# Example `fstool build` specs
Each `.toml` here is a self-contained image specification. Build one with:
```sh
fstool build examples/<name>.toml -o /tmp/out.img
fstool info /tmp/out.img
```
The specs reference host directories via commented-out `source = "…"` lines, so
they build an empty-but-correctly-laid-out image out of the box. Uncomment and
point `source` at your own tree to populate the filesystems.
| [`bare-ext4.toml`](bare-ext4.toml) | A single ext4 filesystem, no partition table (the `genext2fs` replacement). |
| [`bare-fat32.toml`](bare-fat32.toml) | A single FAT32 filesystem, no partition table. |
| [`raspberry-pi.toml`](raspberry-pi.toml) | Raspberry Pi SD card — MBR with a FAT32 boot partition + ext4 root. |
| [`efi-disk.toml`](efi-disk.toml) | UEFI-bootable GPT disk (also a UEFI USB image) — ESP (FAT32) + ext4 root. |
| [`bios-legacy-disk.toml`](bios-legacy-disk.toml) | Legacy-BIOS MBR disk — ext2 `/boot` + ext4 root. |
## What `build` does and doesn't do
`fstool build` creates the partition table and formats + populates the
filesystems.

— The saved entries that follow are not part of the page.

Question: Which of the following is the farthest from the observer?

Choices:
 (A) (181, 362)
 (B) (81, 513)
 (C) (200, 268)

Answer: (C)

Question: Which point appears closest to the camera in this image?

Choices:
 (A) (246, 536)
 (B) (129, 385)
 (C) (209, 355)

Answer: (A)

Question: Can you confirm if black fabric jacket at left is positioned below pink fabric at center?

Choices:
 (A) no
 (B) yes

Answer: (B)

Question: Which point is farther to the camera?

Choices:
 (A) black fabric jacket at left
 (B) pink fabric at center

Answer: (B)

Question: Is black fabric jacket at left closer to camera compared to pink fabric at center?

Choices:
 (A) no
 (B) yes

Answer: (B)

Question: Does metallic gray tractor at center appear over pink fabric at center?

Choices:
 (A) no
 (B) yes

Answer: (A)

It does **not**:
- **install a bootloader** — run `grub-install` / `syslinux` (BIOS) afterwards,
or place a UEFI application at `EFI/BOOT/BOOTX64.EFI` in the ESP source tree
(UEFI). fstool just provides the layout and filesystems.

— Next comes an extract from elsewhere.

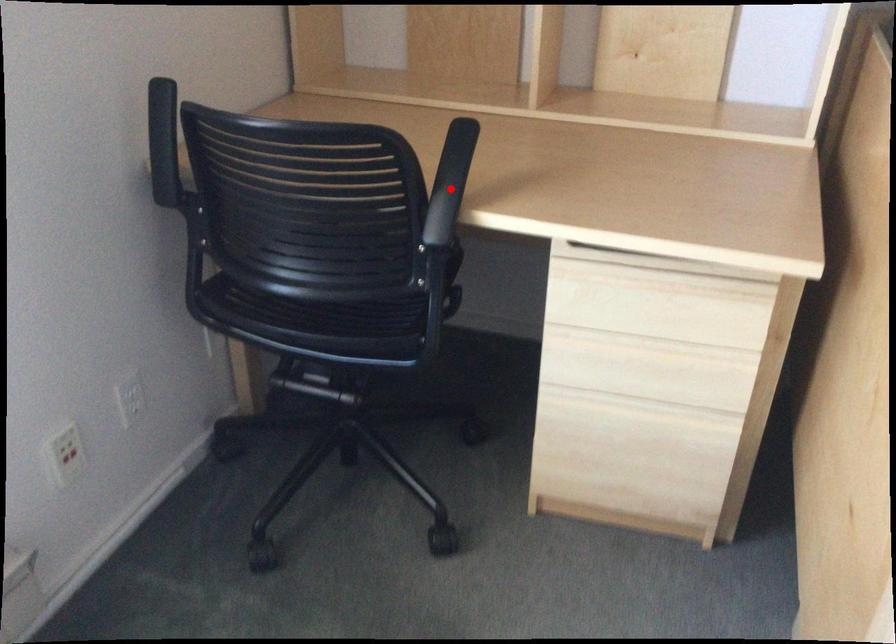
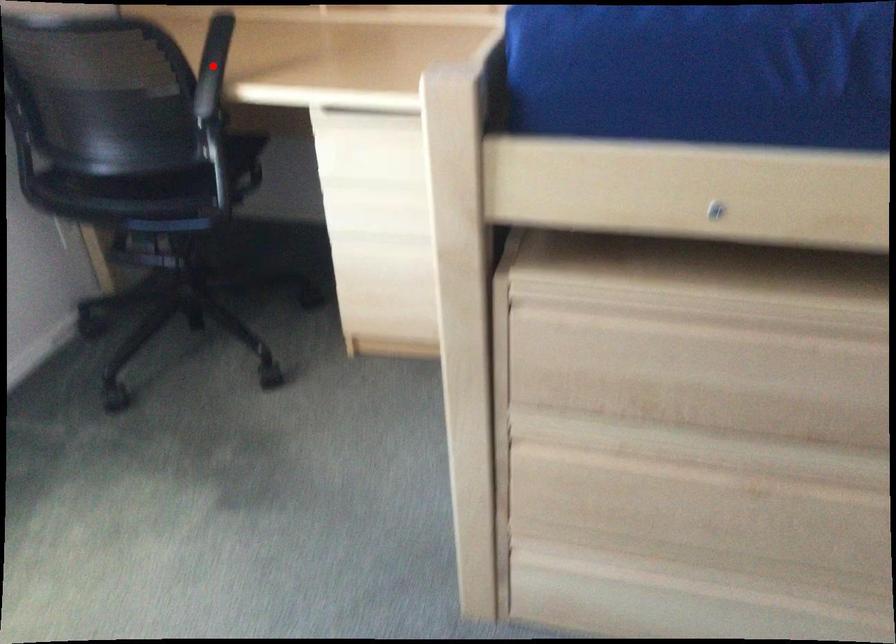
I am providing you with two images of the same scene from different viewpoints. A red point is marked on the first image and another point is marked on the second image. Are the points marked in image1 and image2 representing the same 3D position?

- **set the MBR active/boot flag** — the bootloader installer sets it; the spec
has no per-partition bootable flag yet.
A bootable **USB** image is just the GPT + ESP layout (`efi-disk.toml`) written
to the stick. A bootable hybrid **ISO** (El Torito / isohybrid) is not yet
expressible through `build` and is planned for a later iteration.